**Exercise prompt:** Using the records below, return exactly the lines from the one containing "pour les débutant" through the last, and omit pictures.

Dataset entries:
Segment Open

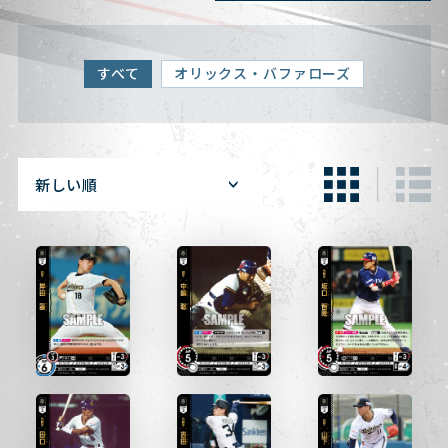
すべて
オリックス・バファローズ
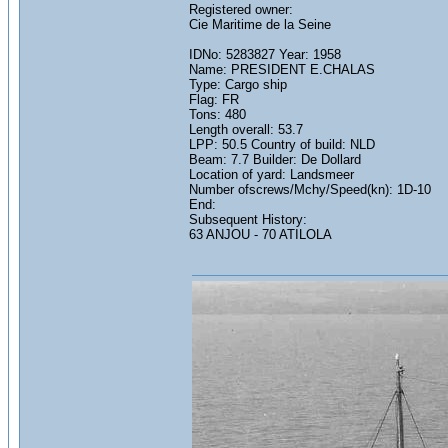
Registered owner:
Cie Maritime de la Seine
IDNo: 5283827 Year: 1958
Name: PRESIDENT E.CHALAS
Type: Cargo ship
Flag: FR
Tons: 480
Length overall: 53.7
LPP: 50.5 Country of build: NLD
Beam: 7.7 Builder: De Dollard
Location of yard: Landsmeer
Number ofscrews/Mchy/Speed(kn): 1D-10
End:
Subsequent History:
63 ANJOU - 70 ATILOLA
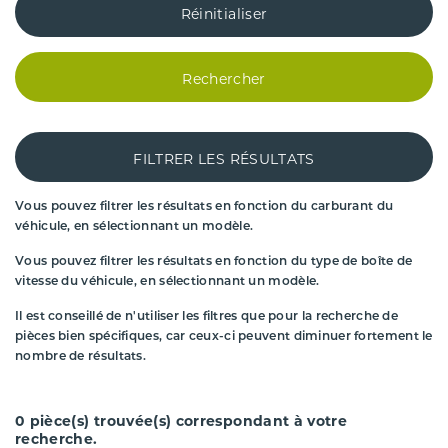
Réinitialiser
Rechercher
FILTRER LES RÉSULTATS
Vous pouvez filtrer les résultats en fonction du carburant du
véhicule, en sélectionnant un modèle.
Vous pouvez filtrer les résultats en fonction du type de boîte de
vitesse du véhicule, en sélectionnant un modèle.
Il est conseillé de n'utiliser les filtres que pour la recherche de
pièces bien spécifiques, car ceux-ci peuvent diminuer fortement le
nombre de résultats.
0
pièce(s) trouvée(s) correspondant à votre
recherche.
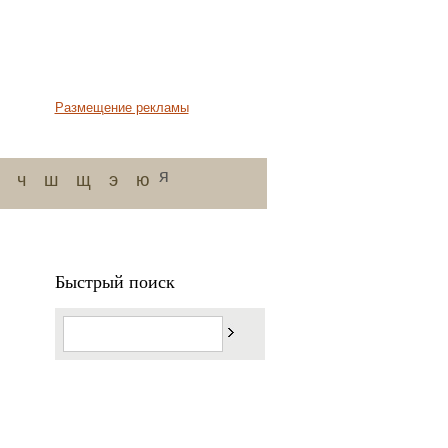
Размещение рекламы
я
ч
ш
щ
э
ю
Быстрый поиск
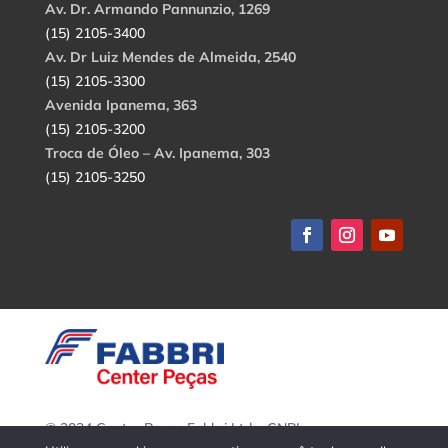
Av. Dr. Armando Pannunzio, 1269
(15) 2105-3400
Av. Dr Luiz Mendes de Almeida, 2540
(15) 2105-3300
Avenida Ipanema, 363
(15) 2105-3200
Troca de Óleo – Av. Ipanema, 303
(15) 2105-3250
© 2024 Center Peças Fabbri Ltda. CNPJ:
56.908.650/0001-94.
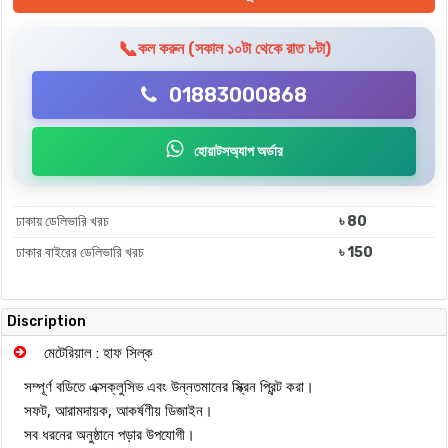
📞
কল করুন (সকাল ১০টা থেকে রাত ৮টা)
01883000868
হোয়াটসঅ্যাপ অর্ডার
ঢাকায় ডেলিভারি খরচ
৳ 80
ঢাকার বাইরের ডেলিভারি খরচ
৳ 150
Discription
মেটেরিয়াল : হাফ সিল্ক
সম্পূর্ণ বডিতে এক্সক্লুসিভ এবং উন্নতমানের স্ক্রিন প্রিন্ট করা।
সফট, আরামদায়ক, আকর্ষণীয় ডিজাইন।
সব ধরনের অনুষ্ঠানে পড়ার উপযোগী।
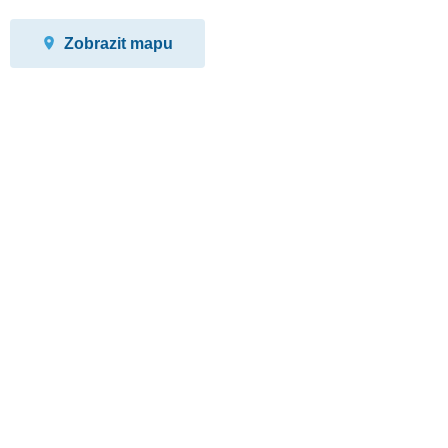
Zobrazit mapu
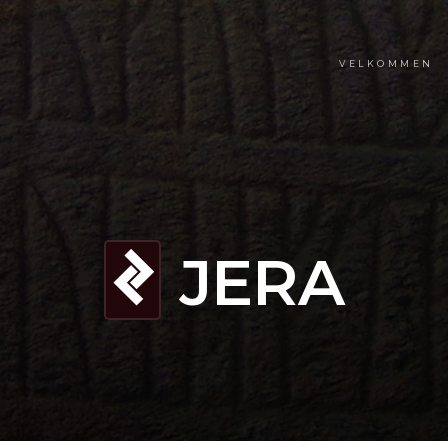
VELKOMMEN
JERA
J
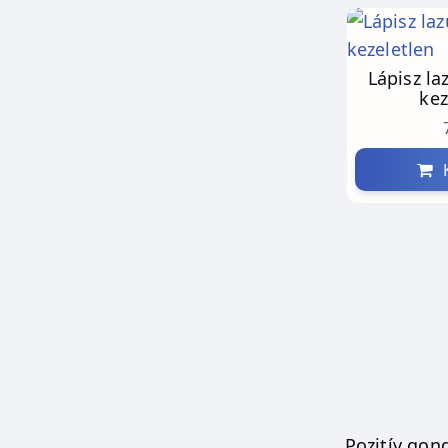
Lápisz la
kez
K
Pozitív gon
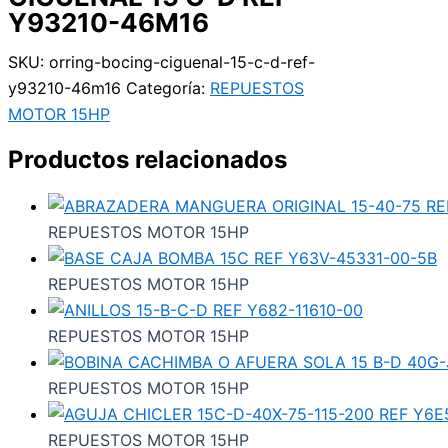
Y93210-46M16
SKU:
orring-bocing-ciguenal-15-c-d-ref-
y93210-46m16
Categoría:
REPUESTOS
MOTOR 15HP
Productos relacionados
REPUESTOS MOTOR 15HP
REPUESTOS MOTOR 15HP
REPUESTOS MOTOR 15HP
REPUESTOS MOTOR 15HP
REPUESTOS MOTOR 15HP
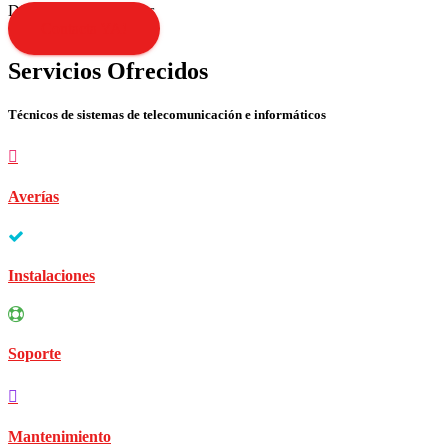
Disculpen las molestias
Contacta YA!
Servicios Ofrecidos
Técnicos de sistemas de telecomunicación e informáticos
Averías
Instalaciones
Soporte
Mantenimiento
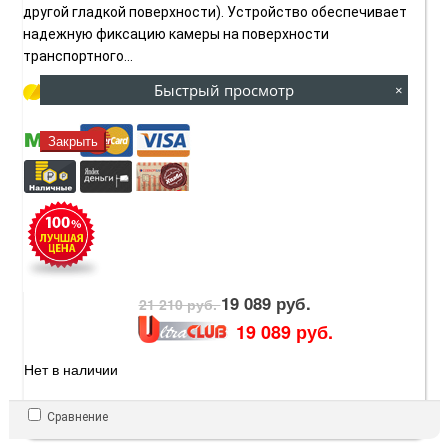
другой гладкой поверхности). Устройство обеспечивает
надежную фиксацию камеры на поверхности
транспортного...
Быстрый просмотр
×
Купить за
Руб. / мес
Закрыть
19 089 руб.
21 210 руб.
19 089 руб.
Нет в наличии
Сравнение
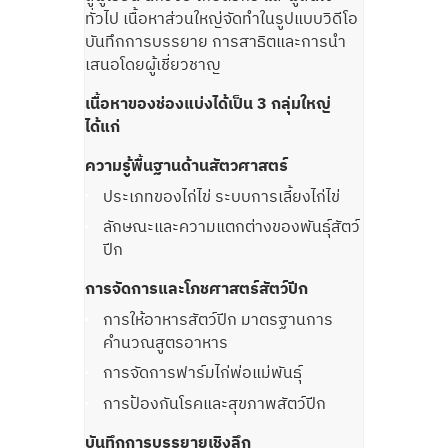
ทั่วไป เนื้อหาส่วนใหญ่จัดทำในรูปแบบวิดีโอ
บันทึกการบรรยาย การสาธิตและการนำ
เสนอโดยผู้เชี่ยวชาญ
เนื้อหาของช่องแบ่งได้เป็น 3 กลุ่มใหญ่
ได้แก่
ความรู้พื้นฐานด้านสัตวศาสตร์
ประเภทของไก่ไข่ ระบบการเลี้ยงไก่ไข่
ลักษณะและความแตกต่างของพันธุ์สัตว์
ปีก
การจัดการและโภชศาสตร์สัตว์ปีก
การให้อาหารสัตว์ปีก มาตรฐานการ
คำนวณสูตรอาหาร
การจัดการฟาร์มไก่พ่อแม่พันธุ์
การป้องกันโรคและสุขภาพสัตว์ปีก
บันทึกการบรรยายเชิงลึก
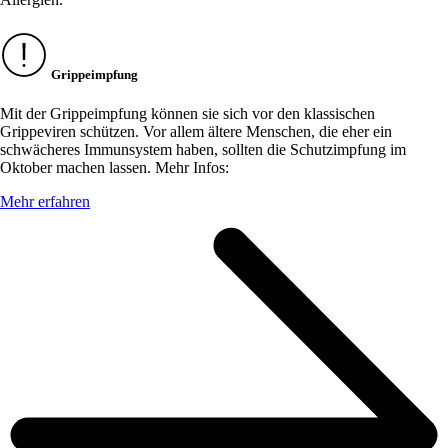
Grippeimpfung
Mit der Grippeimpfung können sie sich vor den klassischen
Grippeviren schützen. Vor allem ältere Menschen, die eher ein
schwächeres Immunsystem haben, sollten die Schutzimpfung im
Oktober machen lassen. Mehr Infos:
Mehr erfahren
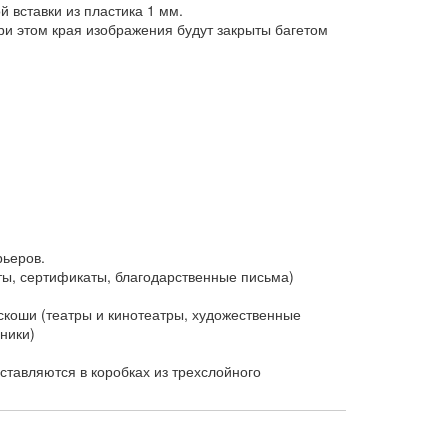
 вставки из пластика 1 мм.
и этом края изображения будут закрыты багетом
рьеров.
ы, сертификаты, благодарственные письма)
коши (театры и кинотеатры, художественные
ники)
тавляются в коробках из трехслойного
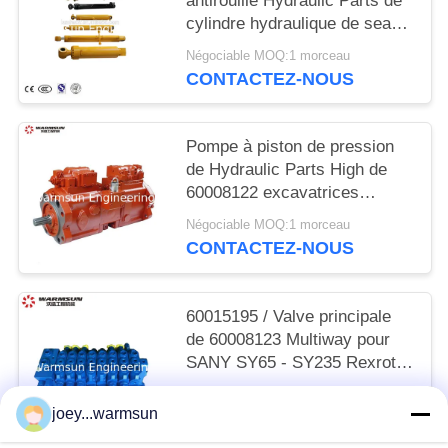
antirouille Hydraulic Parts de
cylindre hydraulique de seau
d'OIN
Négociable MOQ:1 morceau
CONTACTEZ-NOUS
Pompe à piston de pression
de Hydraulic Parts High de
60008122 excavatrices
K3V112DT
Négociable MOQ:1 morceau
CONTACTEZ-NOUS
60015195 / Valve principale
de 60008123 Multiway pour
SANY SY65 - SY235 Rexroth
HUSCO
Négociable MOQ:1 morceau
joey...warmsun
CONTACTEZ-NOUS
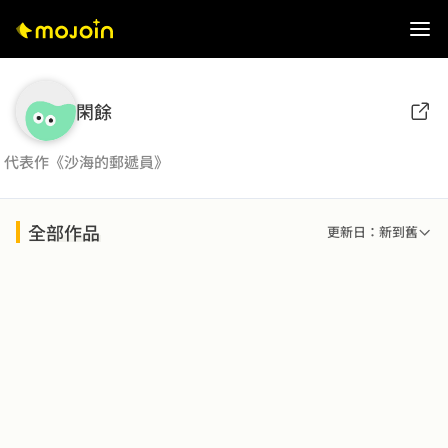
閑餘
代表作《沙海的郵遞員》
全部作品
更新日：新到舊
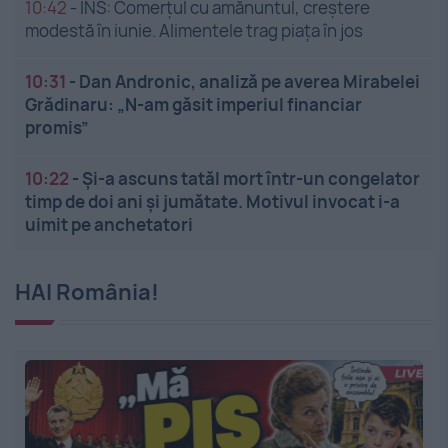
10:42
-
INS: Comerțul cu amănuntul, creștere
modestă în iunie. Alimentele trag piața în jos
10:31
-
Dan Andronic, analiză pe averea Mirabelei
Grădinaru: „N-am găsit imperiul financiar
promis”
10:22
-
Și-a ascuns tatăl mort într-un congelator
timp de doi ani și jumătate. Motivul invocat i-a
uimit pe anchetatori
HAI România!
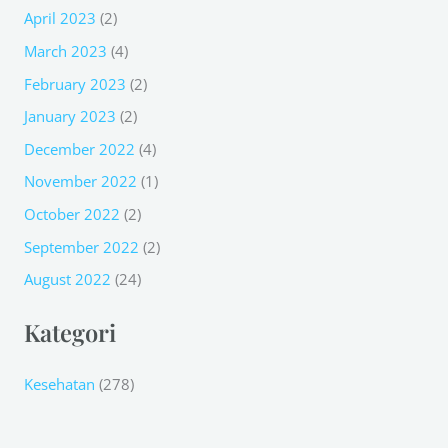
April 2023
(2)
March 2023
(4)
February 2023
(2)
January 2023
(2)
December 2022
(4)
November 2022
(1)
October 2022
(2)
September 2022
(2)
August 2022
(24)
Kategori
Kesehatan
(278)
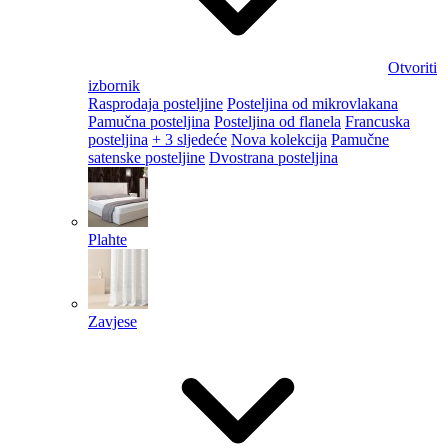
Otvoriti
izbornik
Rasprodaja posteljine
Posteljina od mikrovlakana
Pamučna posteljina
Posteljina od flanela
Francuska
posteljina
+ 3 sljedeće
Nova kolekcija
Pamučne
satenske posteljine
Dvostrana posteljina
Plahte
Zavjese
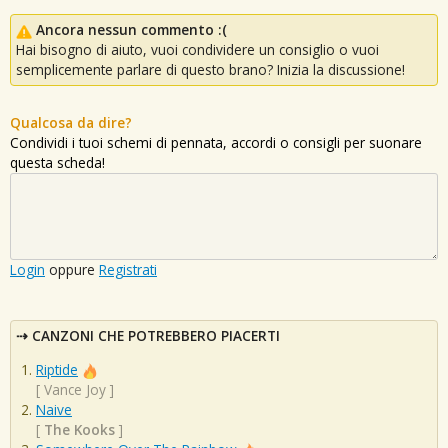
Ancora nessun commento :(
Hai bisogno di aiuto, vuoi condividere un consiglio o vuoi
semplicemente parlare di questo brano? Inizia la discussione!
Qualcosa da dire?
Condividi i tuoi schemi di pennata, accordi o consigli per suonare
questa scheda!
Login
oppure
Registrati
CANZONI CHE POTREBBERO PIACERTI
Riptide
[
Vance Joy
]
Naive
[
The Kooks
]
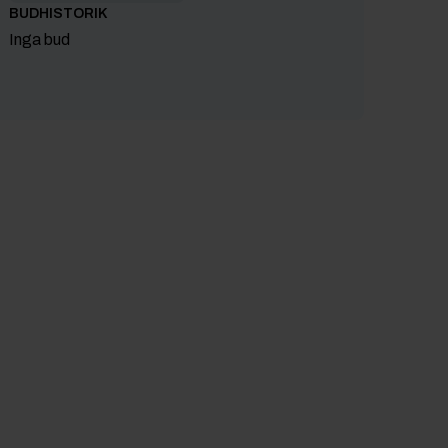
BUDHISTORIK
Inga bud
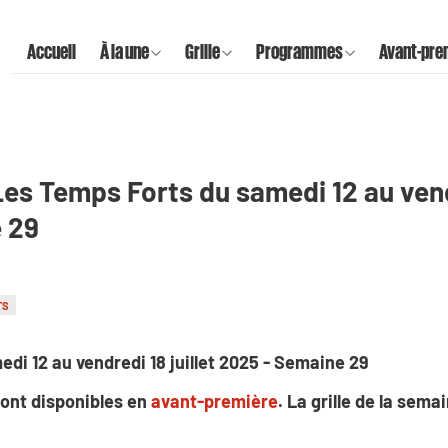
Accueil
À la une
Grille
Programmes
Avant-pre
Les Temps Forts du samedi 12 au vendr
 29
TS
di 12 au vendredi 18 juillet 2025 - Semaine 29
ont disponibles en
avant-première
. La grille de la sema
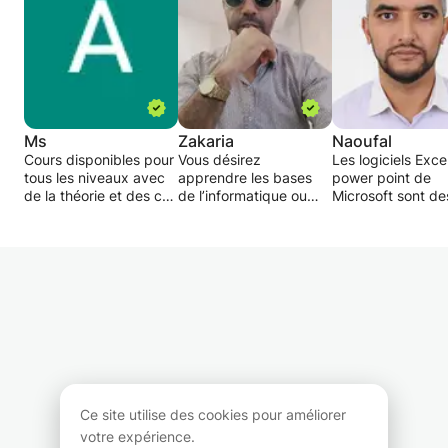
Ms
Zakaria
Naoufal
Cours disponibles pour
Vous désirez
Les logiciels Exce
tous les niveaux avec
apprendre les bases
power point de
de la théorie et des cas
de l’informatique ou
Microsoft sont de
pratiques
l’utilisation de logiciels
outilles indispens
Vous allez apprendre à
tels que Word, Excel ou
pour réussir sa ca
manipuler Excel,
Powerpoint ?
professionnelle d
Powerpoint, Word...
n’importe quel
facilement et
Je peux vous donner
domaine.
rapidement
les compétences
L'objectif est de
nécessaires afin de
Je propose des c
maitriser les travaux de
mieux comprendre les
de ces deux logic
bureautique ou encore
fonctionnalités de ces
pour les débutant
des cas plus
logiciels pour rédiger,
les avancées,
compliqués
par exemple, un
pourlèche les étu
document, une
et les professionn
Ce site utilise des cookies pour améliorer
demande, une lettre
votre expérience.
administrative, de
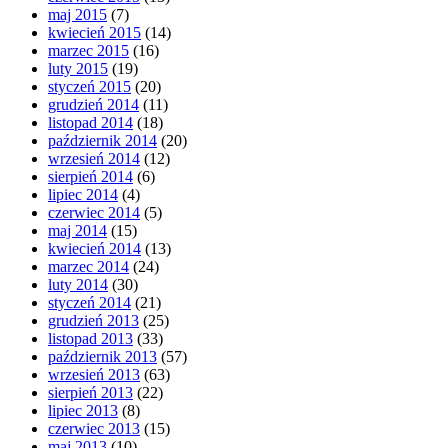
maj 2015
(7)
kwiecień 2015
(14)
marzec 2015
(16)
luty 2015
(19)
styczeń 2015
(20)
grudzień 2014
(11)
listopad 2014
(18)
październik 2014
(20)
wrzesień 2014
(12)
sierpień 2014
(6)
lipiec 2014
(4)
czerwiec 2014
(5)
maj 2014
(15)
kwiecień 2014
(13)
marzec 2014
(24)
luty 2014
(30)
styczeń 2014
(21)
grudzień 2013
(25)
listopad 2013
(33)
październik 2013
(57)
wrzesień 2013
(63)
sierpień 2013
(22)
lipiec 2013
(8)
czerwiec 2013
(15)
maj 2013
(10)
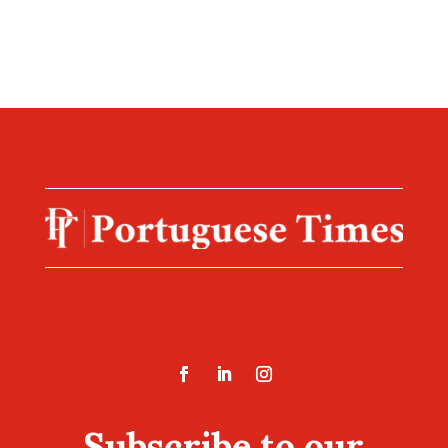
Subscribe to our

Segment Closed

**Answer space:**
pour les débutant
des cas plus
logiciels pour rédiger,
les avancées,
compliqués
par exemple, un
pourlèche les étu
document, une
et les professionn
Ce site utilise des cookies pour améliorer
demande, une lettre
votre expérience.
administrative, de
maj 2015
(7)
kwiecień 2015
(14)
marzec 2015
(16)
luty 2015
(19)
styczeń 2015
(20)
grudzień 2014
(11)
listopad 2014
(18)
październik 2014
(20)
wrzesień 2014
(12)
sierpień 2014
(6)
lipiec 2014
(4)
czerwiec 2014
(5)
maj 2014
(15)
kwiecień 2014
(13)
marzec 2014
(24)
luty 2014
(30)
styczeń 2014
(21)
grudzień 2013
(25)
listopad 2013
(33)
październik 2013
(57)
wrzesień 2013
(63)
sierpień 2013
(22)
lipiec 2013
(8)
czerwiec 2013
(15)
maj 2013
(10)
Subscribe to our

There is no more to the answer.